Robert Harris' novel, "Dictator" depicts Julius Caesar as a cold psychopath:
"A vast but peaceful German migration of 430,000 members of the Usipetes and Tencteri tribes crossed the Rhine and was lulled by Caesar into a false sense of security when he pretended to agree a truce; then he annihilated them."
The Ancient Origins website gives a different figure (150,000) but notes his ruthlessness, killing the women and children first:
“I sent the cavalry behind to them.
“The Germans heard screams behind them, and when they saw that their wives and children were slain, they threw down their weapons and ran headlong away from the camp.
“When they had come to the point where the Meuse and Rhine rivers flow together, they saw no good in further flights.
“A large number of them were slain, and the rest fell into the river, where they died overwhelmed by anxiety, fatigue and strength of the current.” — Caesar, De Bello Gallico Book 4, 14-15
Naturally, Caesar puts a different slant on the migrating tribes, telling how they killed members of another tribe in their way on the far side of the Rhine, and claiming that the requested truce was only a ruse to make time for the Germans' cavalry to return to their horde.

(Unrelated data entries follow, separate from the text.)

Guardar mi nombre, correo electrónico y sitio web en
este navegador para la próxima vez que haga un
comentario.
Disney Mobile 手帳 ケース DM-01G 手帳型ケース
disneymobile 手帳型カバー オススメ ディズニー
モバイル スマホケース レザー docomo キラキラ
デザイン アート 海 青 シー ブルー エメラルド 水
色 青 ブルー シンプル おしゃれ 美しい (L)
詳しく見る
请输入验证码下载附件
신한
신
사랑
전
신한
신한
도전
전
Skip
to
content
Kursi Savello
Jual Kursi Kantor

Caesar also alleges that they attacked an advance party of the Romans, so his genocidal massacre was merely a pre-emptive (or preventive) strike to save losses to his legions. Coincidentally, I read today a review of a book about American neoconservatives who took this line with Iraq's Saddam Hussein:
"Saddam was not seen as a rational actor that could be deterred. Therefore a pre-emptive war was necessary to remove him from power. Fukuyama argues that America actually carried out a preventive war. Pre-emption is to stop an imminent attack, which was not the case in Iraq. Preventive is to stop a long term threat, which was what the administration thought Iraq was."

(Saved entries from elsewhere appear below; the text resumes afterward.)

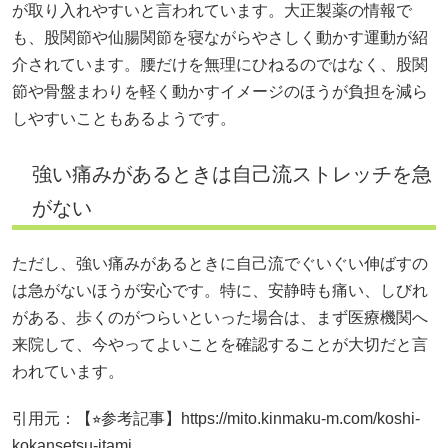
が取り入れやすいと言われています。大正製薬の情報で
も、股関節や仙腸関節を寝ながらやさしく動かす運動が紹
介されています。腰だけを無理にひねるのではなく、股関
節や骨盤まわりを軽く動かすイメージのほうが負担を減ら
しやすいこともあるようです。
強い痛みがあるときは自己流ストレッチを急
がない
ただし、強い痛みがあるときに自己流でぐいぐい伸ばすの
は急がないほうが安心です。特に、安静時も痛い、しびれ
がある、歩くのがつらいといった場合は、まず医療機関へ
来院して、今やってよいことを確認することが大切だと言
われています。
引用元：【⭐︎参考記事】https://mito.kinmaku-m.com/koshi-
kokansetsu-itami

In Caesar's case, the use of the sword was not to spread democracy - he was soon to subvert the half-thousand-year-old democratic Republic of Rome itself - but to get greater power and the glory of a "triumph", which was only awarded to those who extended Rome's territory.
Frankly, I think the Senate couldn't have stabbed him soon enough.
5 comments:
If you liked the Robert Harris novels you might be interested to know that there will be a two-part theatrical adaption on at the Gielgud Theatre from June to September:
https://www.londontheatre.co.uk/show/imperium-i-conspirator
https://www.londontheatre.co.uk/show/imperium-ii-dictator
@AZ: Thanks! Anyone seen it/them and able to comment?
The Roman empire could not survive without constant conquest and expansion.
@P: I've seen that asserted before. Was that necessarily so?
I believe so. They needed a constant influx of materials from outside, and constant war to keep the populace focused. Look what happened when they slowed down their expansion, constant civil war.